Parashat Vaetchanan: Everything about Judaism is the Sh'ma

Jews have a prayer for everything. Bread, wine, candles. The hurting, the dead. Hell, there's even a prayer for after sex—yes, this is real[1]. If you can think of it, there's a prayer for it. And if there isn't a prayer for it, there's a meal for it. What prayer can't heal, a good chicken soup can.
But if there's one prayer that serves as Judaism's greatest hit—our equivalent of a chicken soup declaration that covers everything—it's the Sh'ma. Front and center in this week's Torah portion, Parashat Vaetchanan, the Sh'ma gets repeated constantly and emphatically throughout our services. We're supposed to recite it daily, in times of stress, and in relief. Sh'ma Yisrael, Adonai Eloheinu, Adonai Echad. Hear, O Israel, Adonai is our God, Adonai is One.
But why this prayer, and why so often? The easy answer is that we're commanded to—but that's the boring answer and I wouldn't be writing a 1000+ word essay on it if that's all there was to it.
Repetition dominates this Torah portion. In Moshe's final, emotional plea to the Israelites, he reminds them what it's like to turn away from God and retells the Ten Commandments and other laws. It's continuation from last week—Moshe is nearing the end of his life, knowingly barred from entering the Promised Land, and recounting the events that brought him and his people to this threshold.

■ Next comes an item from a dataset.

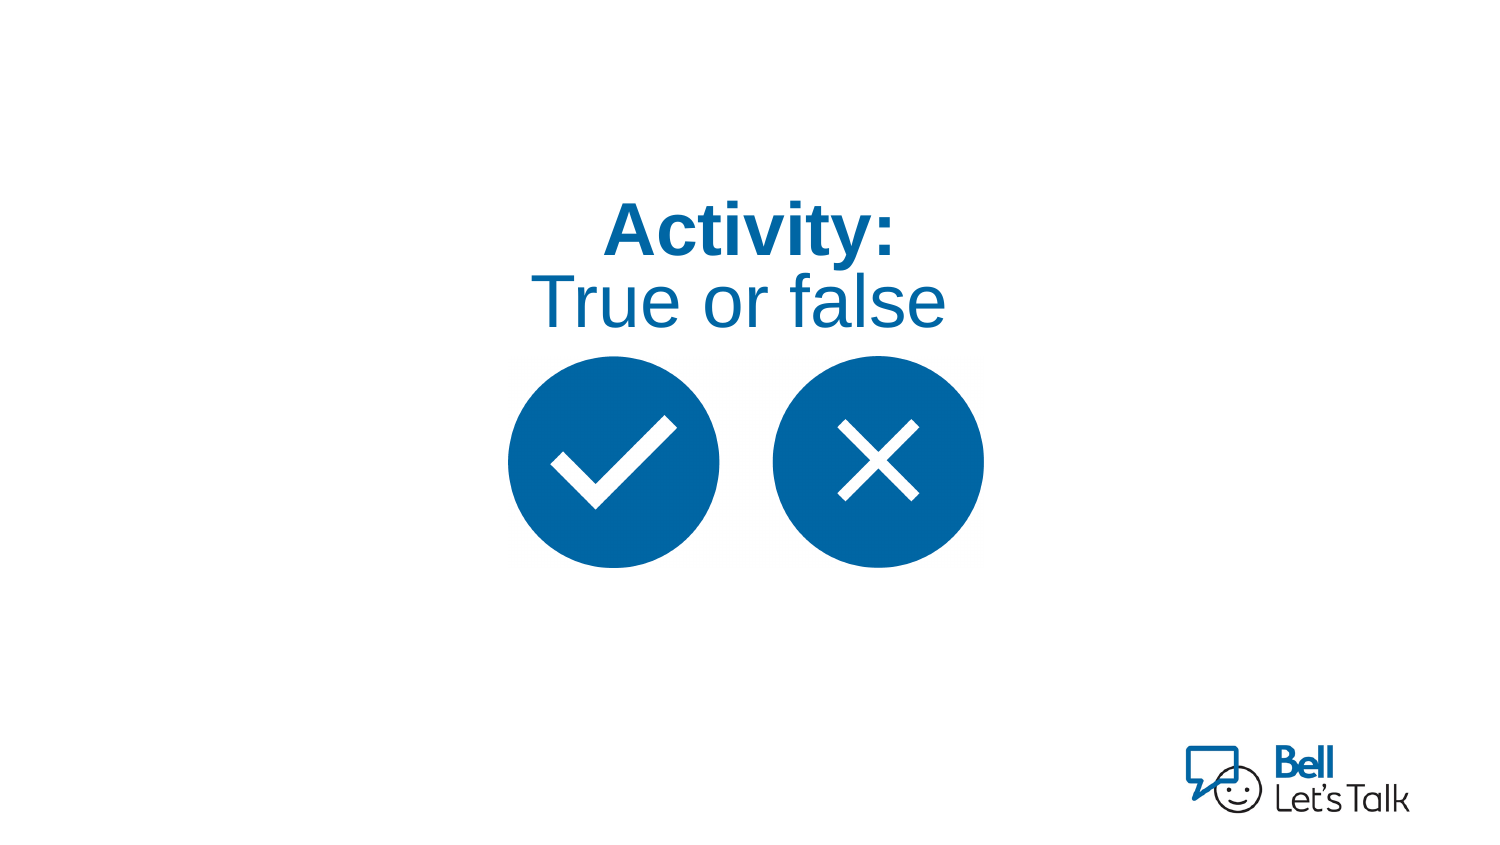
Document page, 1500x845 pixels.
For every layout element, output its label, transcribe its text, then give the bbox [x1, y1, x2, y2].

But repetition here isn't redundancy. It's knowledge transmission. Moshe speaks to those who stood with him at Mount Sinai, the emerging generation who weren't there, and—most importantly—us, the readers who must learn all of this from our biblical ancestors. He's building a legacy of people who don't just know the law but internalize it. The Sh'ma shouldn't merely be read; it should be engraved into daily life.
Like my sixth-grade math teacher trying to get me to understand fractions said, "Write this on the inside of your eyelids if you're not getting it." (She was a bitch, but she had a point.)
The Sh'ma carries an affirmation core to Jewish identity that stretches across time and space. "Hear, O Israel" calls for community—not individual attention. "Adonai is our God, Adonai is One" declares radical monotheism with no room for division or compromise.
I've been careful not to drag other religions that preach monotheism while practicing something decidedly more complicated, but here's the setup: Judaism emphasizes steadfast community over individual relationships with God and refuses to budge on this one-God thing. No three-in-one. No "sons of." Adonai is just one.
But the Sh'ma transcends theological declaration—it's a lifestyle blueprint. Following the Sh'ma are the V'ahavta commandments: "Love Adonai your God with all your heart, soul, and might... Impress them upon your children. Recite them at home, when you are away, when you lie down, and when you get up."
Then comes the practical stuff: "Bind them as a sign on your hand and let them serve as a symbol on your forehead"—hello, t'fillin—"inscribe them on the doorposts of your house and on your gates"—enter the mezuzah. Also note: in Jewish folklore, golems were inscribed with the Sh'ma to give them life and destroyed when the Sh'ma was erased.
This isn't abstract. The Sh'ma creates embodied, practiced, physicalized faith—a daily rhythm of mindfulness with visible symbols. Mezuzot and t'fillin serve as spiritual sticky notes of this affirmation.
There's urgency in Moshe's plea, not just because his time is ending, but because he wants the covenant with God to endure. The only path to permanence is repetition. From Moshe until now, the Sh'ma has been the link—its repetition ensures continuity.
Saying it daily, before bed, in crisis, and at death shapes Jewish identity not just through belief, but through memory, ritual, and language. Moshe will die. We will die. But the affirmation and connection persist.
With all the repetition and rituals in Jewish life, the Sh'ma remains the most straightforward—a declaration of loyalty, a spiritual instruction manual for living as a Jew. Just as Moshe repeated these words for the next generation of Israelites, we inherit the task of not just remembering but living and transmitting them.
Whether we wrap t'fillin or affix mezuzot to our doorways, we continue listening to Moshe, even today. Not bad for a prayer that covers everything.
[1] Rotem, Rabbi Efrat. “A Blessing after Making Love.” Mishkan Ga’avah Where Pride Dwells, edited by Rabbi Denise L. Eger, New York, NY, CCAR Press, 2020, p. 40.